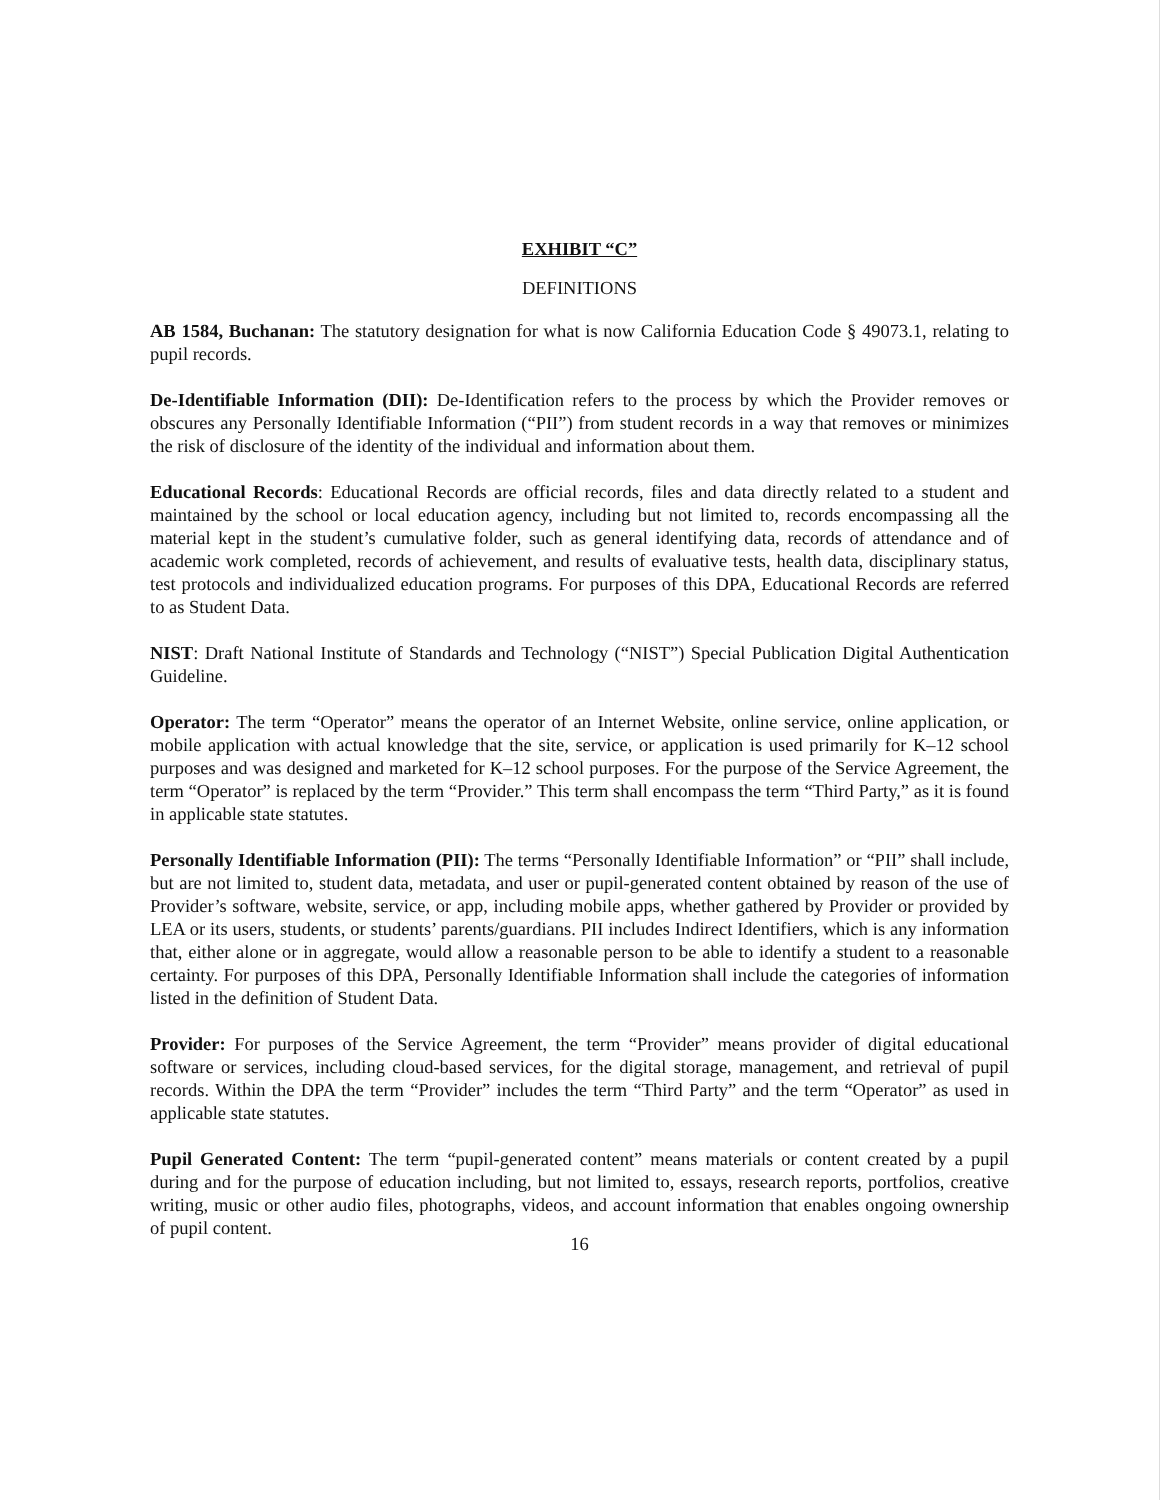EXHIBIT “C”
DEFINITIONS
AB 1584, Buchanan: The statutory designation for what is now California Education Code § 49073.1, relating to pupil records.
De-Identifiable Information (DII): De-Identification refers to the process by which the Provider removes or obscures any Personally Identifiable Information (“PII”) from student records in a way that removes or minimizes the risk of disclosure of the identity of the individual and information about them.
Educational Records: Educational Records are official records, files and data directly related to a student and maintained by the school or local education agency, including but not limited to, records encompassing all the material kept in the student’s cumulative folder, such as general identifying data, records of attendance and of academic work completed, records of achievement, and results of evaluative tests, health data, disciplinary status, test protocols and individualized education programs. For purposes of this DPA, Educational Records are referred to as Student Data.
NIST: Draft National Institute of Standards and Technology (“NIST”) Special Publication Digital Authentication Guideline.
Operator: The term “Operator” means the operator of an Internet Website, online service, online application, or mobile application with actual knowledge that the site, service, or application is used primarily for K–12 school purposes and was designed and marketed for K–12 school purposes. For the purpose of the Service Agreement, the term “Operator” is replaced by the term “Provider.” This term shall encompass the term “Third Party,” as it is found in applicable state statutes.
Personally Identifiable Information (PII): The terms “Personally Identifiable Information” or “PII” shall include, but are not limited to, student data, metadata, and user or pupil-generated content obtained by reason of the use of Provider’s software, website, service, or app, including mobile apps, whether gathered by Provider or provided by LEA or its users, students, or students’ parents/guardians. PII includes Indirect Identifiers, which is any information that, either alone or in aggregate, would allow a reasonable person to be able to identify a student to a reasonable certainty. For purposes of this DPA, Personally Identifiable Information shall include the categories of information listed in the definition of Student Data.
Provider: For purposes of the Service Agreement, the term “Provider” means provider of digital educational software or services, including cloud-based services, for the digital storage, management, and retrieval of pupil records. Within the DPA the term “Provider” includes the term “Third Party” and the term “Operator” as used in applicable state statutes.
Pupil Generated Content: The term “pupil-generated content” means materials or content created by a pupil during and for the purpose of education including, but not limited to, essays, research reports, portfolios, creative writing, music or other audio files, photographs, videos, and account information that enables ongoing ownership of pupil content.
16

-- ASSIGNMENT --
In the listing above, find the line with "DEFINITIONS" and the line with "AB 1584, Buchanan: The", then reproduce both and every line between them exactly.

-- WORKED SOLUTION --
DEFINITIONS
AB 1584, Buchanan: The statutory designation for what is now California Education Code § 49073.1, relating to pupil records.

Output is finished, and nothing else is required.